- Born: December 1960 (age 65) Perth, Australia
- Education: Wesley College
- Occupations: News anchor, correspondent

= Michael Holmes (broadcaster) =

Australian journalist

Michael Holmes is an Australian journalist, best known as news anchor and correspondent for CNN International, where he worked from 1996 to 2024. His most recent assignment was anchoring CNN Newsroom with Michael Holmes at 12am ET from Friday through Monday. Prior to that he anchored CNN Today with Amara Walker. He has also anchored the 10a ET edition of International Desk and in early 2013 joined Suzanne Malveaux as co-anchor of CNN USA's Around The World at noon ET, an hour-long bulletin focusing on international news.

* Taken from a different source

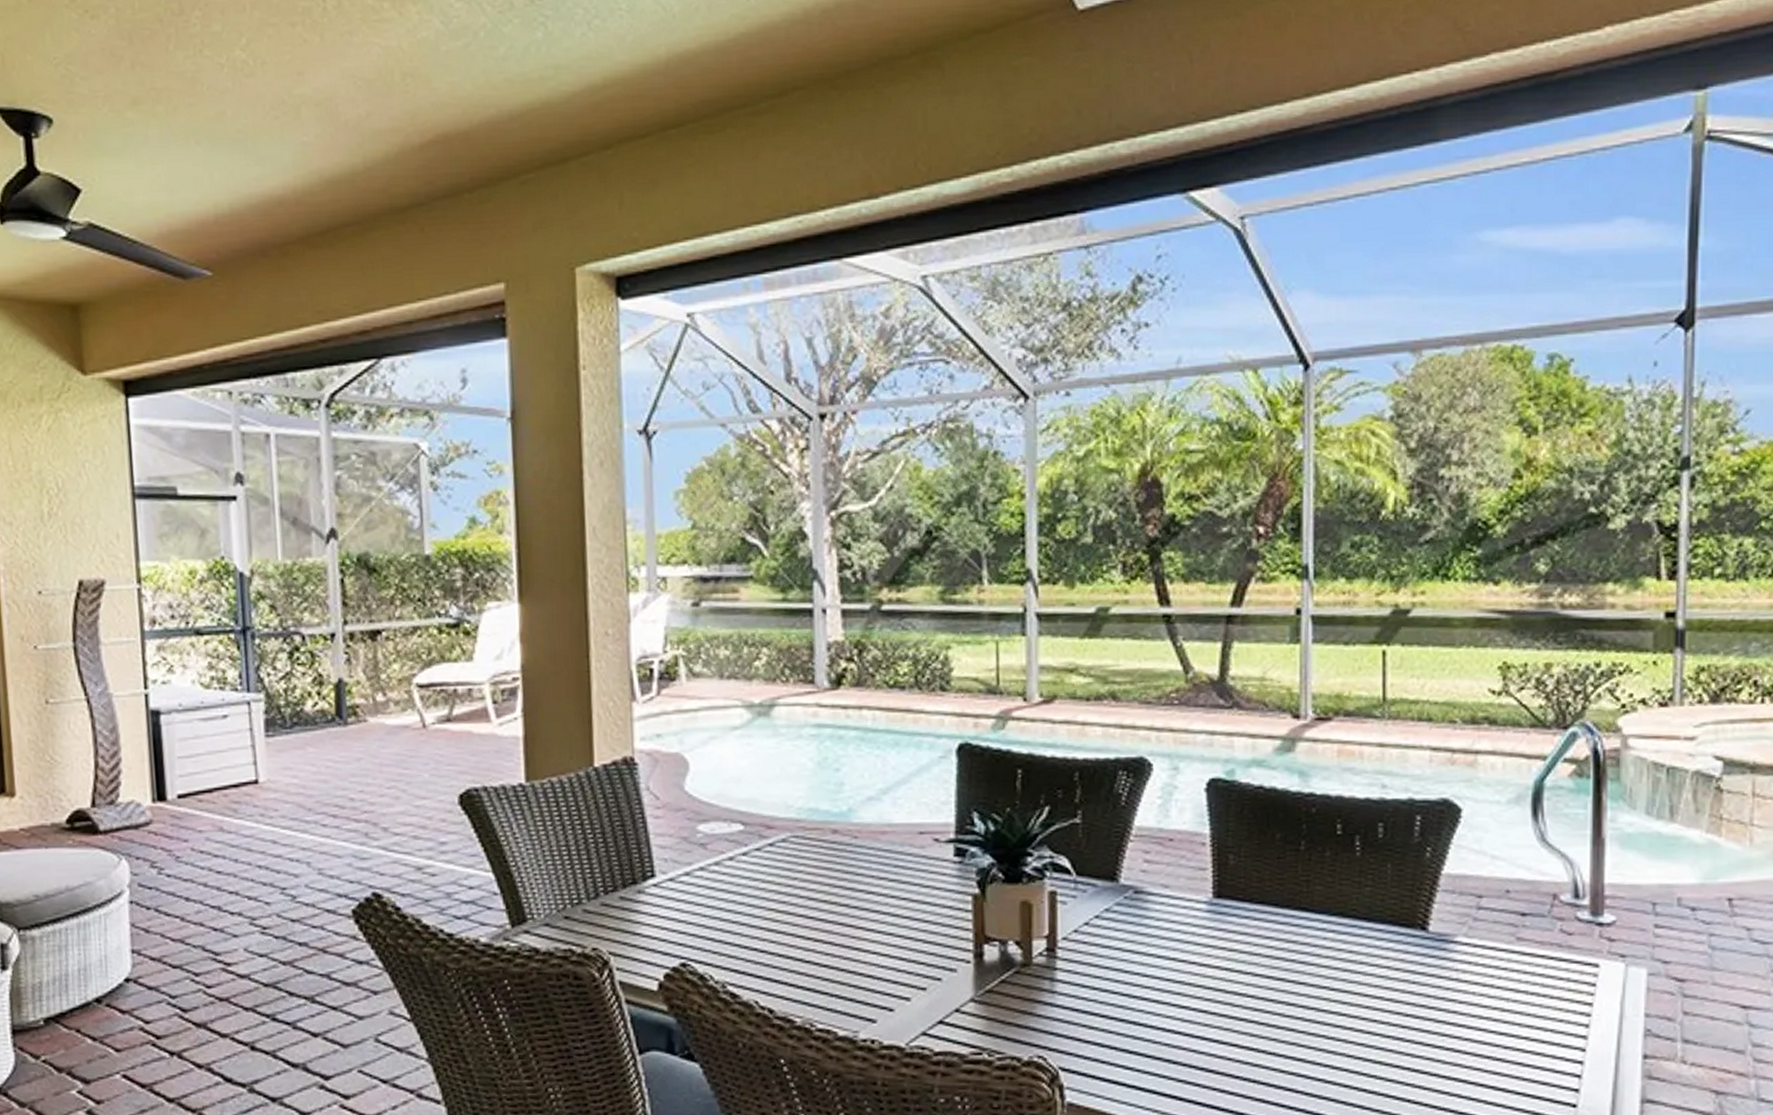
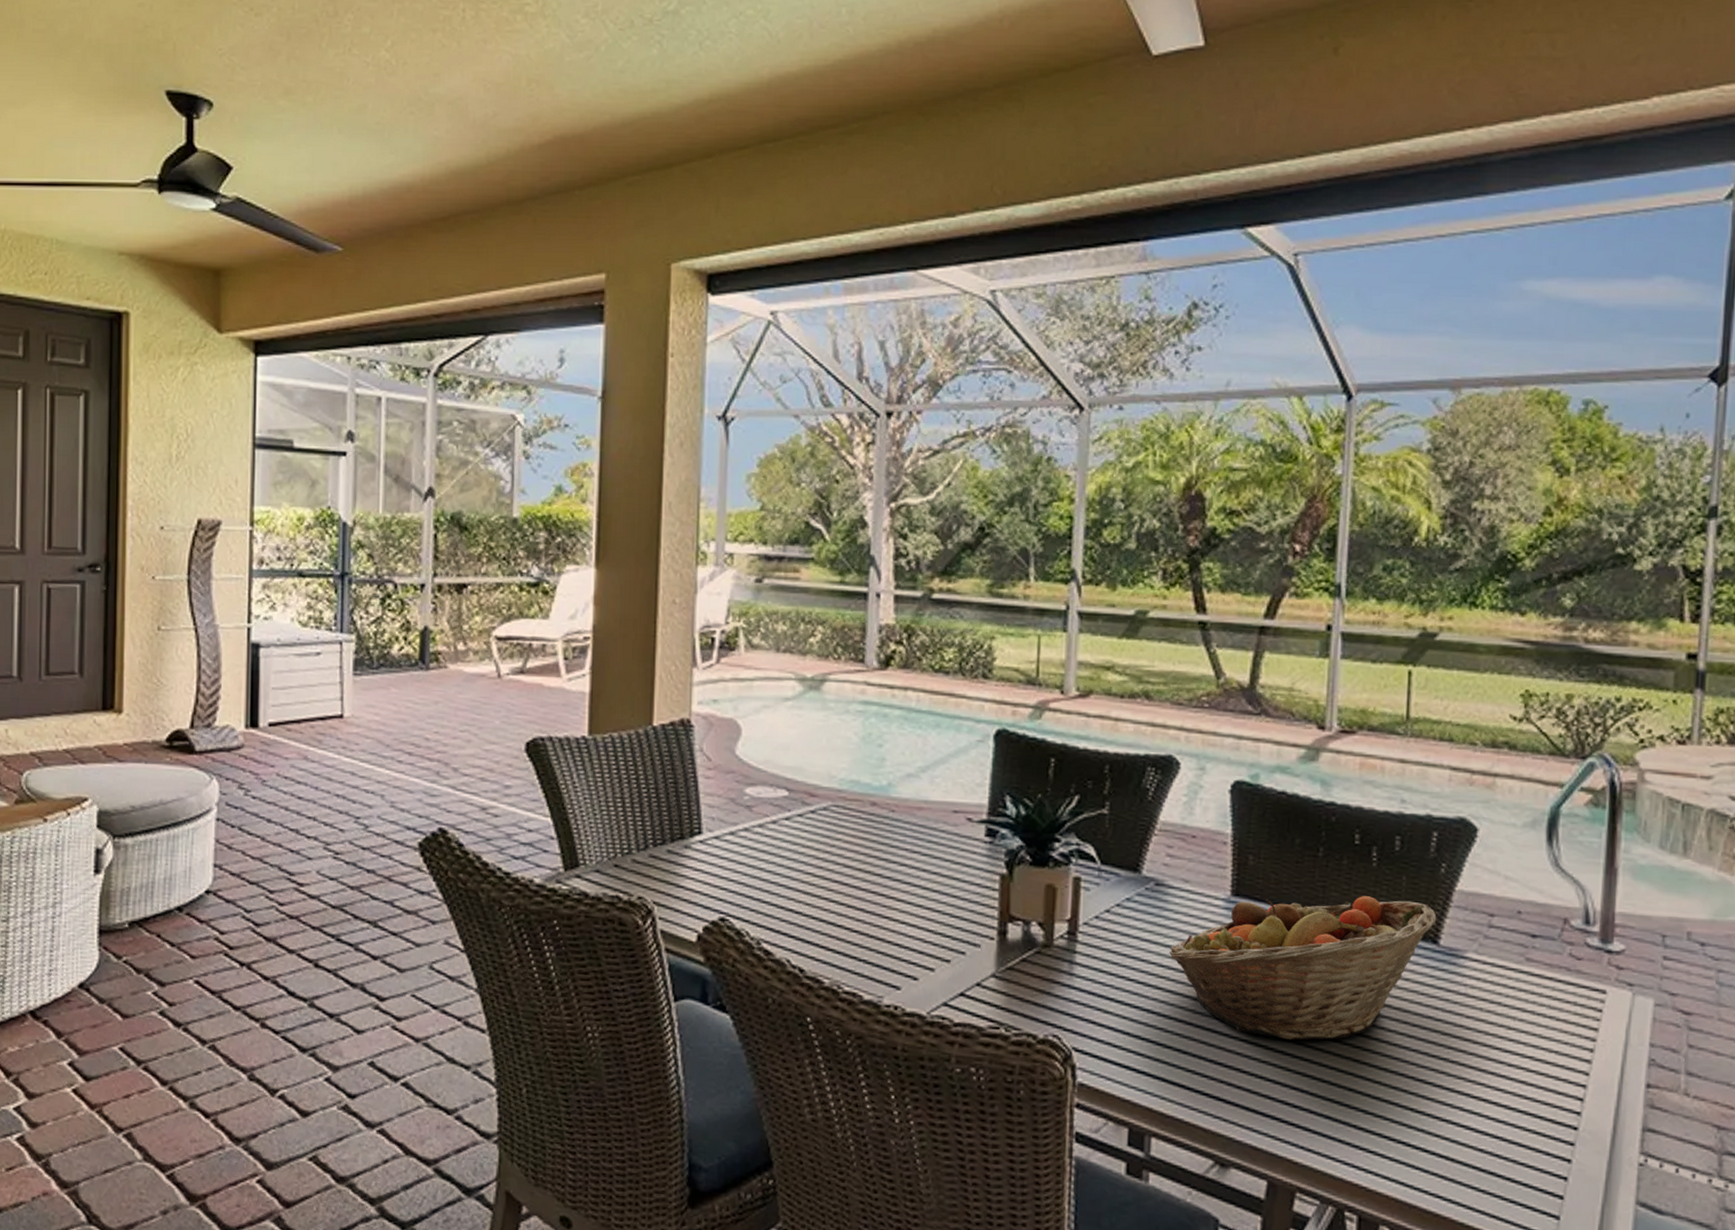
fruit basket: none [1153,887,1425,1041] -> present [1169,896,1437,1041]

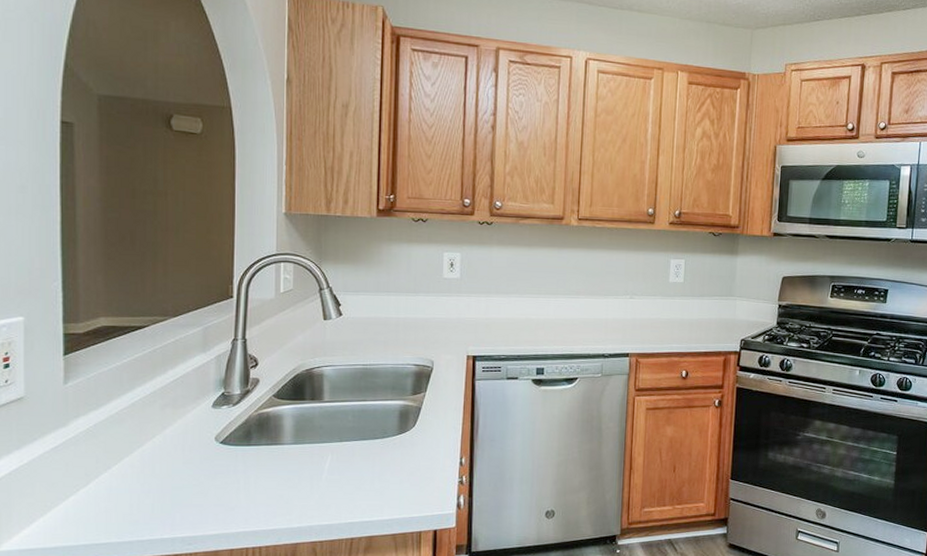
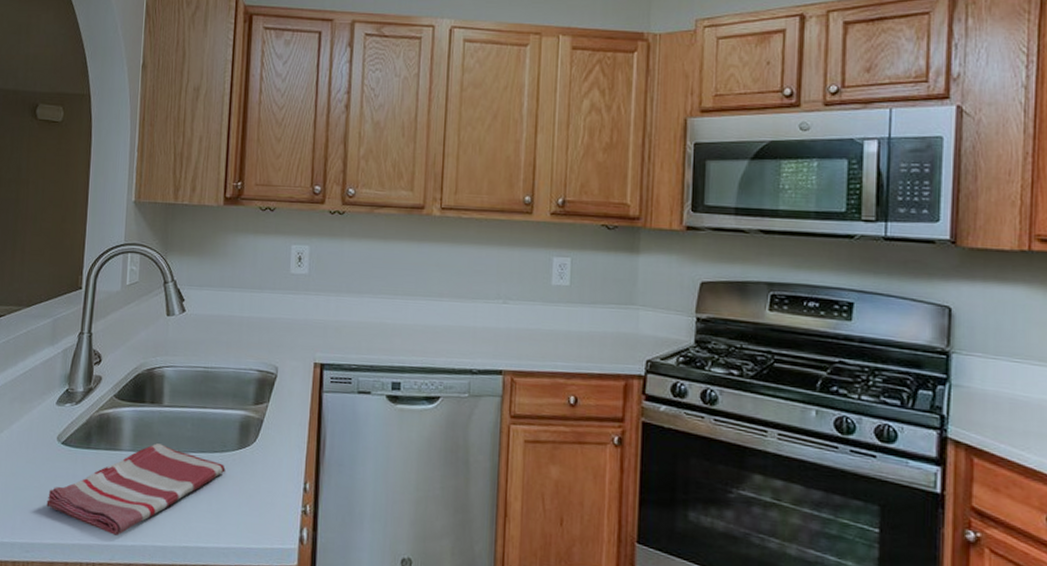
dish towel: none [207,436,387,520] -> present [46,443,226,536]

Previously, he was the host of CNNI's behind-the-news program BackStory and other CNN International programs.

He attended Wesley College in Perth from 1973 to 1977. Holmes began his career at the Daily News newspaper in Perth at the age of 17. Prior to his work at CNN, he was a reporter for more than a decade for Australia's Nine Network in Perth, Sydney, London and Melbourne. He spent four years based in London, covering Northern Ireland, the first Intifada, the fall of the Berlin Wall, the first Gulf War and other major stories. After returning to Australia he was later deployed to cover the Rwandan genocide in 1994.

He was the first Australian anchor hired by CNN International (commencing in 1996), and has reported extensively around the world, including nearly 20 deployments to the Iraq and Afghanistan wars, as well as the Israeli–Palestinian conflict including multiple assignments in Gaza and the West Bank and the 2011 uprising in Libya. He was also deployed to Ukraine to cover the Russian invasion in March and April 2022.

In 2004 he was in a CNN convoy ambushed by insurgents in Iraq which cost the lives of two staff members. One deployment to Iraq during the deadliest time of the war resulted in the CNN Documentary "Month of Mayhem", which won the 2007 CINE "Golden Eagle" and won a second Golden Eagle for his work on the documentary 72 Hours Under Fire. He has won numerous other awards including two Peabody Awards for coverage of the Iraq War and the battle for Mosul in 2017, and an Edward R Murrow Award for coverage of Hurricane Maria.

In November 2024, Holmes announced his retirement from CNN after 28 years.

Holmes has more than 40 years' experience in journalism and has visited or worked as a foreign correspondent in more than 80 countries. He currently resides in Atlanta.